Since the mega-update in February 2011 many things have happened.
Sad news arrived us that Samuel Soares de Almeida passed away April 1. Samuel contributed several plots to ATDN. He was of key importance to the Caxiuana site and floodplain forests in the Amazon. We will surely miss his input and presence in forest and lab.
One new member was added. Ophelia Wang contributed 3 new plots from Ecuador.
Juan Carlos Montero and Florian Wittman contributed 11 Igapo plots added from Middle Rio Negro.
Dairon Cardenas contributed 10 new plots from Colombian Upper Rio Negro Area (Inirida).
18 plots have been added from Rainfor public domain plots.

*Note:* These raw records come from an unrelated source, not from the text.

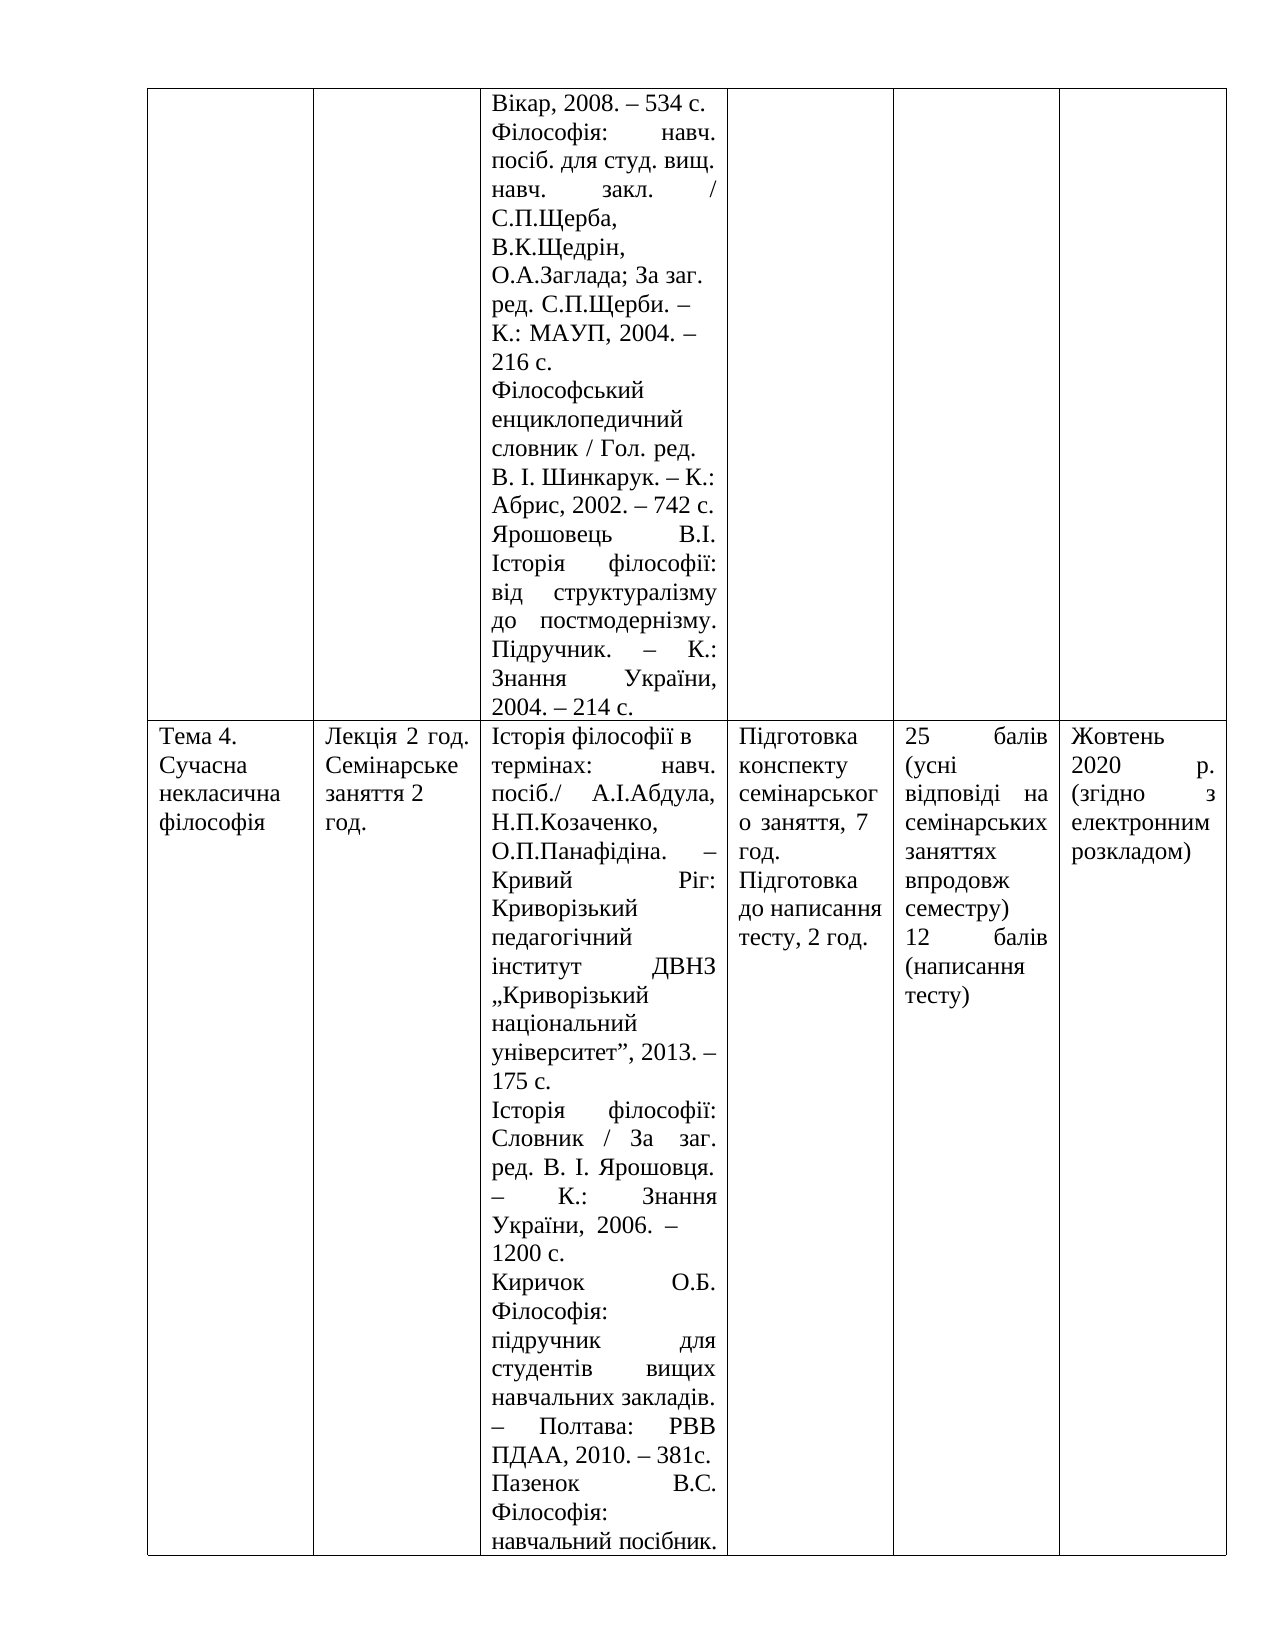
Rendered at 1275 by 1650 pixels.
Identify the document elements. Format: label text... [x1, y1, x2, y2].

table_header [148, 89, 313, 720]
table_header [894, 89, 1059, 720]
table_cell 25 балів (усні відповіді на семінарських заняттях впродовж семестру) 12 балів (написання тесту) [894, 721, 1059, 1555]
table_cell Лекція 2 год. Семінарське заняття 2 год. [314, 721, 480, 1555]
table_header [1060, 89, 1226, 720]
table_header Вікар, 2008. – 534 с. Філософія: навч. посіб. для студ. вищ. навч. закл. / С.П.Щерба, В.К.Щедрін, О.А.Заглада; За заг. ред. С.П.Щерби. – К.: МАУП, 2004. – 216 с. Філософський енциклопедичний словник / Гол. ред. В. І. Шинкарук. – К.: Абрис, 2002. – 742 с. Ярошовець В.І. Історія філософії: від структуралізму до постмодернізму. Підручник. – К.: Знання України, 2004. – 214 с. [481, 89, 727, 720]
table_header [314, 89, 480, 720]
table_cell Історія філософії в термінах: навч. посіб./ А.І.Абдула, Н.П.Козаченко, О.П.Панафідіна. – Кривий Ріг: Криворізький педагогічний інститут ДВНЗ „Криворізький національний університет”, 2013. – 175 с. Історія філософії: Словник / За заг. ред. В. І. Ярошовця. К.: Знання України, 2006. – 1200 с. Киричок О.Б. Філософія: підручник для студентів вищих навчальних закладів. Полтава: РВВ ПДАА, 2010. – 381с. Пазенок В.С. Філософія: навчальний посібник. [481, 721, 727, 1555]
table_cell Жовтень 2020 р. (згідно з електронним розкладом) [1060, 721, 1226, 1555]
table_header [728, 89, 893, 720]
table_cell Підготовка конспекту семінарськог о заняття, 7 год. Підготовка до написання тесту, 2 год. [728, 721, 893, 1555]
table_cell Тема 4. Сучасна некласична філософія [148, 721, 313, 1555]
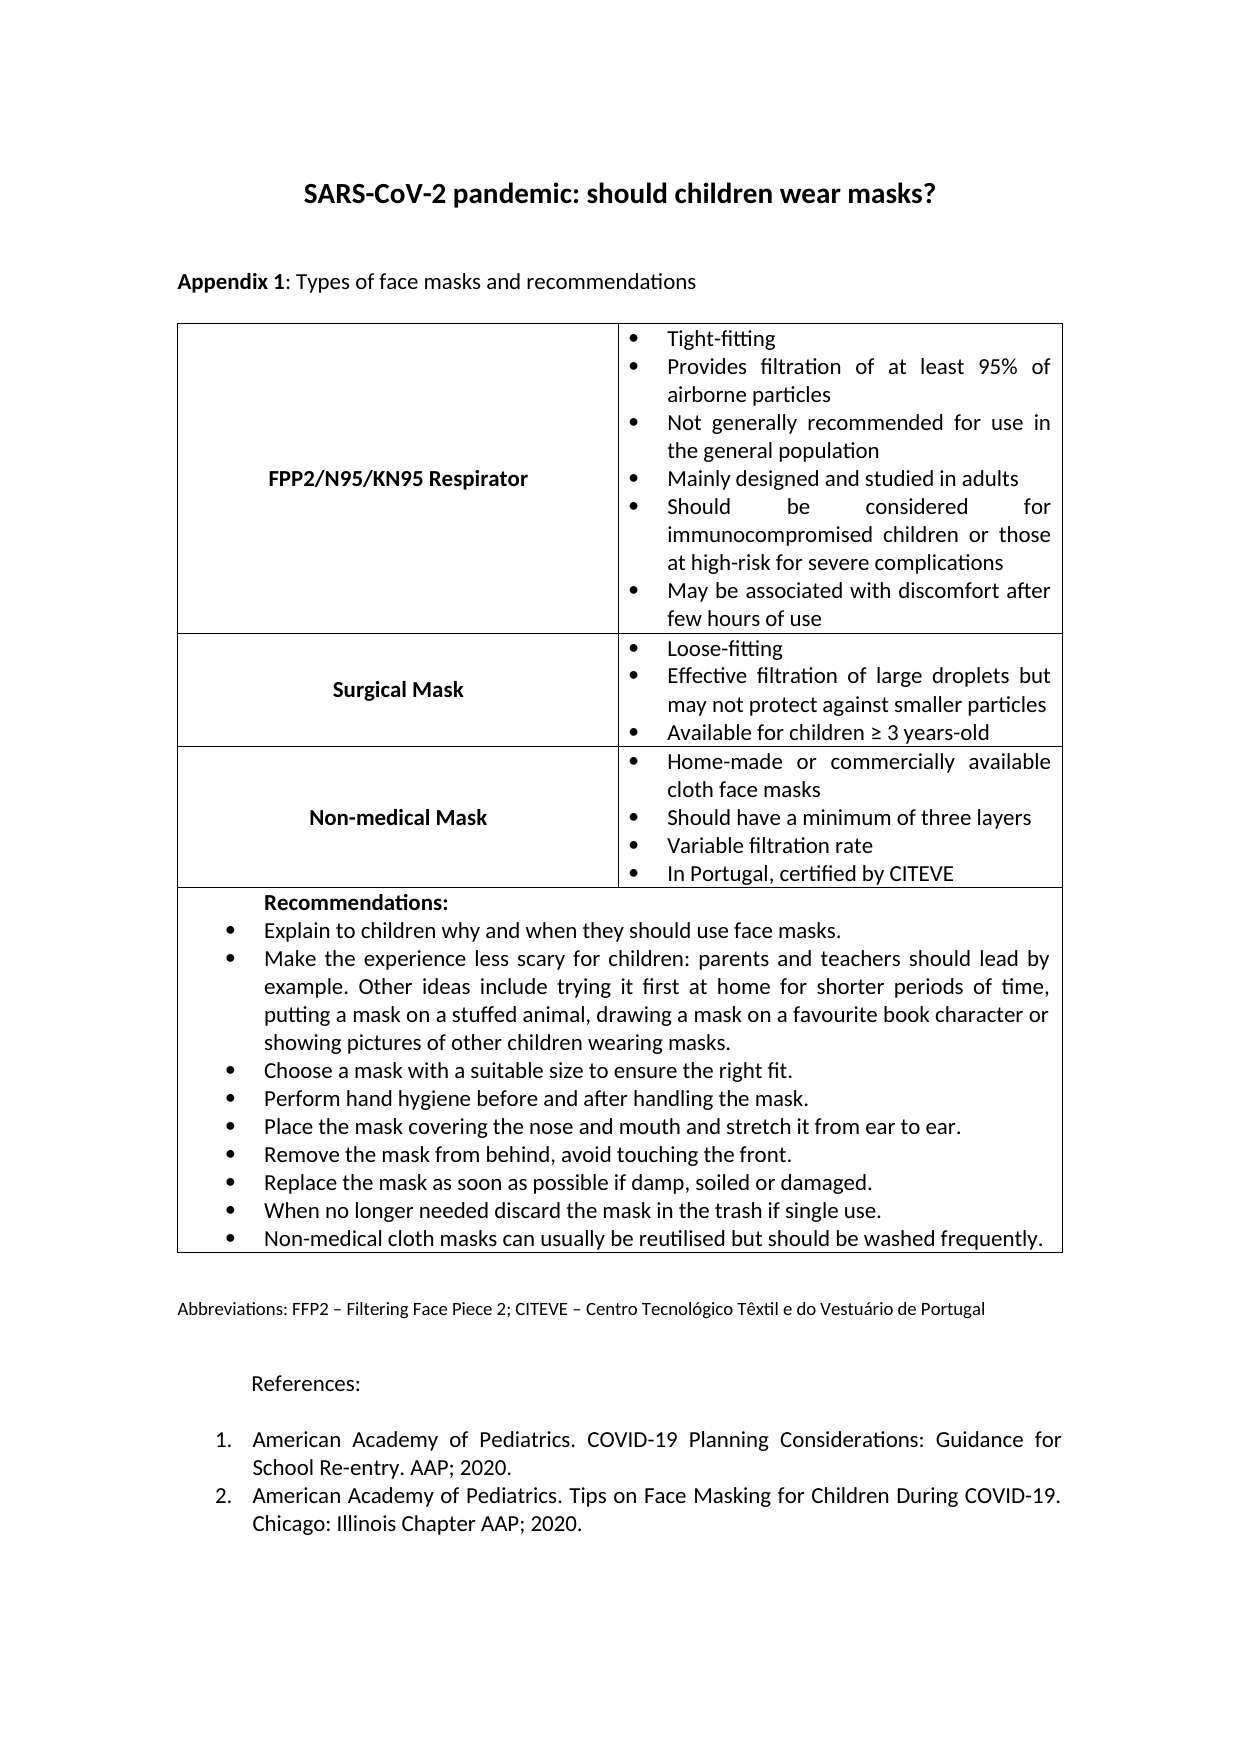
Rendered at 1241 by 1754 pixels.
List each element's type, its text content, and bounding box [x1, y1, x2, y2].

text Abbreviations: FFP2 – Filtering Face Piece 2; CITEVE – Centro Tecnológico Têxtil e do Vestuário de Portugal [177, 1297, 1063, 1320]
text SARS-CoV-2 pandemic: should children wear masks? [177, 176, 1063, 211]
list American Academy of Pediatrics. COVID-19 Planning Considerations: Guidance for School Re-entry. AAP; 2020. [215, 1425, 1063, 1481]
table_header FPP2/N95/KN95 Respirator [178, 324, 618, 633]
table_cell Loose-fitting Effective filtration of large droplets but may not protect against smaller particles Available for children ≥ 3 years-old [619, 634, 1062, 746]
text Appendix 1: Types of face masks and recommendations [177, 267, 1063, 295]
list American Academy of Pediatrics. Tips on Face Masking for Children During COVID-19. Chicago: Illinois Chapter AAP; 2020. [215, 1481, 1063, 1537]
table_cell Non-medical Mask [178, 747, 618, 887]
table_cell Surgical Mask [178, 634, 618, 746]
text References: [177, 1369, 1063, 1397]
table_header Tight-fitting Provides filtration of at least 95% of airborne particles Not generally recommended for use in the general population Mainly designed and studied in adults Should be considered for immunocompromised children or those at high-risk for severe complications May be associated with discomfort after few hours of use [619, 324, 1062, 633]
table_cell Home-made or commercially available cloth face masks Should have a minimum of three layers Variable filtration rate In Portugal, certified by CITEVE [619, 747, 1062, 887]
table_cell Recommendations: Explain to children why and when they should use face masks. Make the experience less scary for children: parents and teachers should lead by example. Other ideas include trying it first at home for shorter periods of time, putting a mask on a stuffed animal, drawing a mask on a favourite book character or showing pictures of other children wearing masks. Choose a mask with a suitable size to ensure the right fit. Perform hand hygiene before and after handling the mask. Place the mask covering the nose and mouth and stretch it from ear to ear. Remove the mask from behind, avoid touching the front. Replace the mask as soon as possible if damp, soiled or damaged. When no longer needed discard the mask in the trash if single use. Non-medical cloth masks can usually be reutilised but should be washed frequently. [178, 888, 1062, 1252]
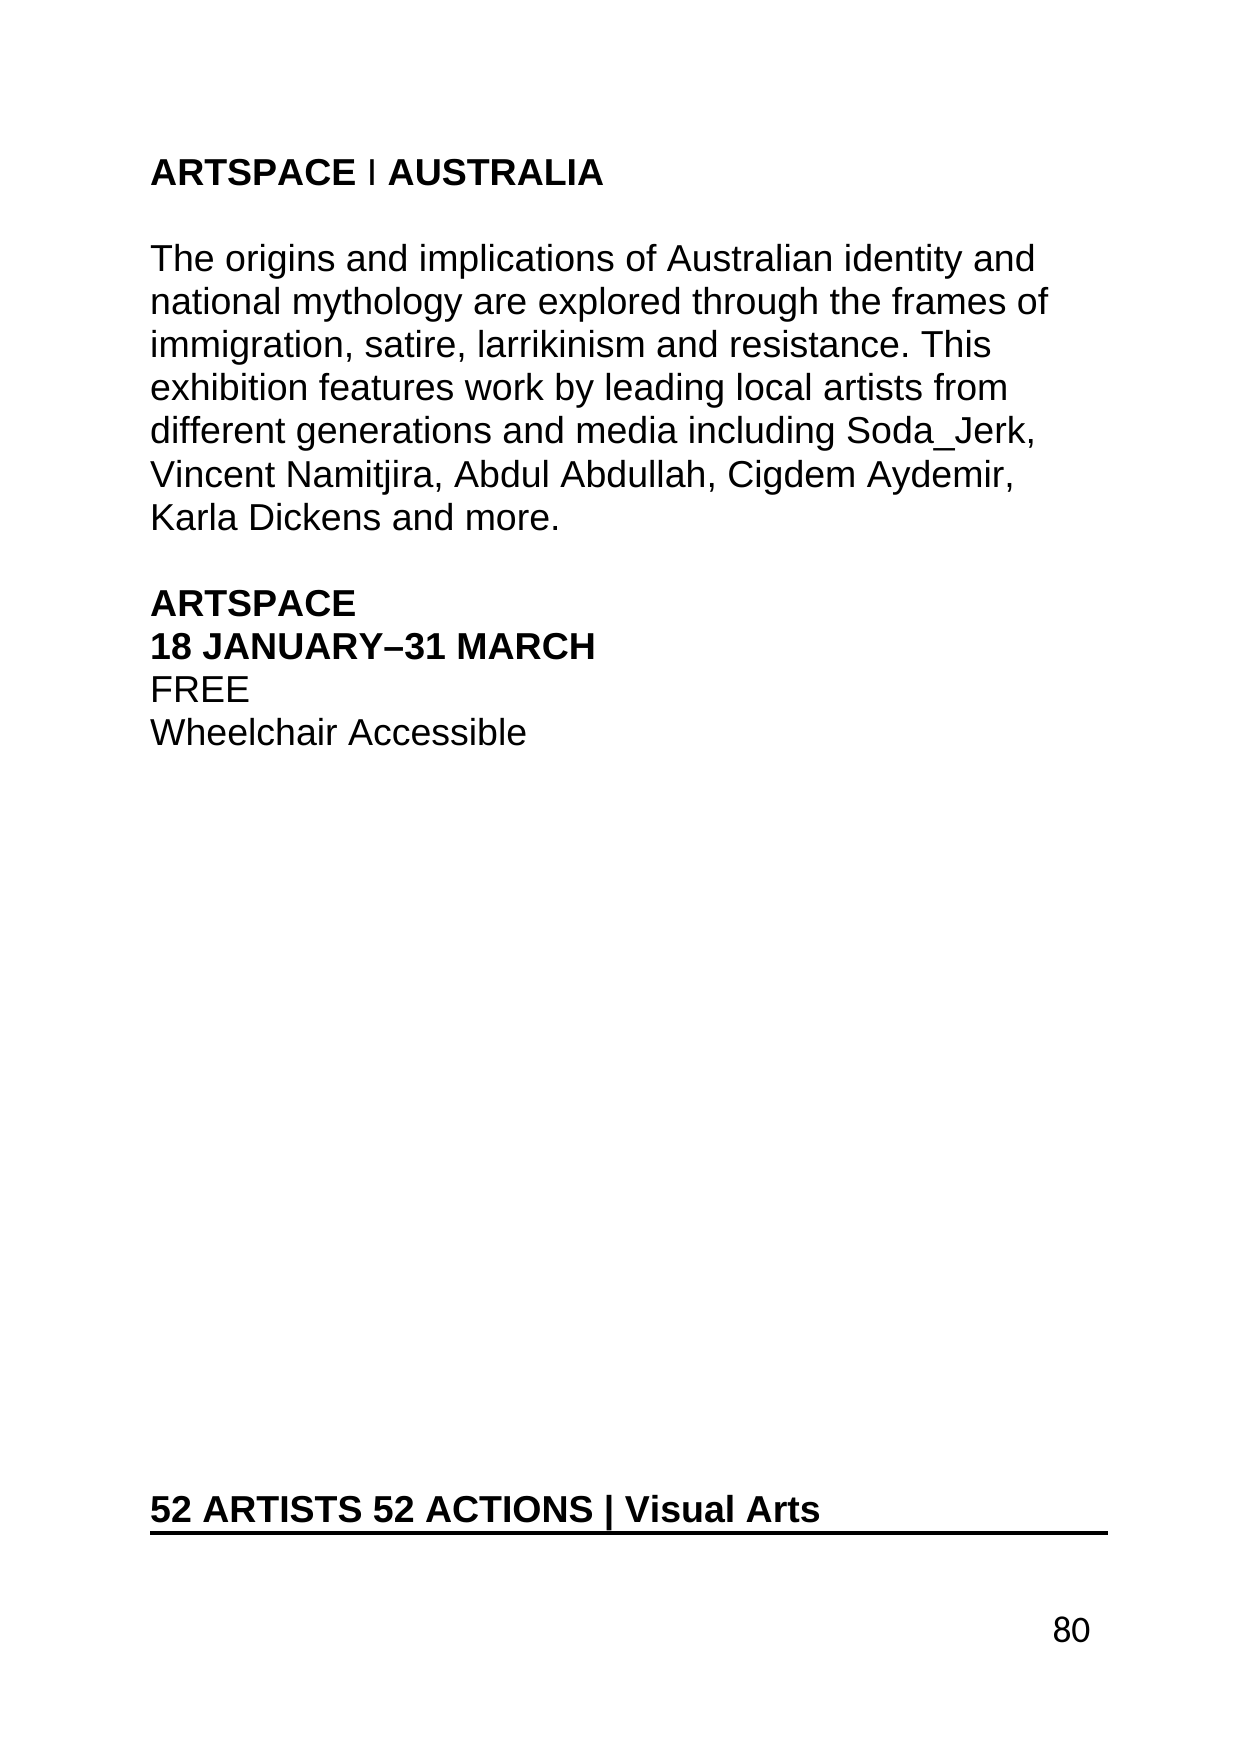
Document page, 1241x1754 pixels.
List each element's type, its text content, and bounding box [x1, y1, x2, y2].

text FREE [150, 667, 1090, 711]
text 18 JANUARY–31 MARCH [150, 624, 1090, 667]
text 52 ARTISTS 52 ACTIONS | Visual Arts [150, 1487, 1090, 1530]
text ARTSPACE [150, 581, 1090, 624]
text ARTSPACE I AUSTRALIA [150, 150, 1090, 193]
text The origins and implications of Australian identity and national mythology are explored through the frames of immigration, satire, larrikinism and resistance. This exhibition features work by leading local artists from different generations and media including Soda_Jerk, Vincent Namitjira, Abdul Abdullah, Cigdem Aydemir, Karla Dickens and more. [150, 236, 1090, 538]
text Wheelchair Accessible [150, 711, 1090, 754]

Several new plots were found in the literature; Guyana, Kaieteur Falls, 2 plots (Kellof 2008); Brazil, Amana, 3 plots (da Silva Machado 2010); Brazil, Tupe, 1 plot (Diniz and Scudeller 2005), Brazil, Amapa 10 floodplain plots in Amazon estuary (Leite de Quieroz 2008).
The number of plots now stands at 985.
ATDN passes the magical 1000 plots border
Several plots have been added since the 2011/06 update and this week we recorded the 1000th plot. All plots have been added from publications not used so far: 3 plots in Para (Ferreira et al 2010, Batista et al 2011); 2 plots on the Amazon border (Mato Grosso, Kunz 2007); 2 plots in Dreserva Ducke (Brito 2010); 2 plots in Tocantins (Brito et al 2008); 9 plots in Peru (de Freitas 1996a,b); 2 un-used plots in San Carlos de Rio Negro (Uhl & Murphy 1981); 1 plot in Sucumbios, Ecuador (Ceron & Reyes 2007); and 2 samples from varzea near Belem (Jardim et al 2001).
The total number of plots is now 1004!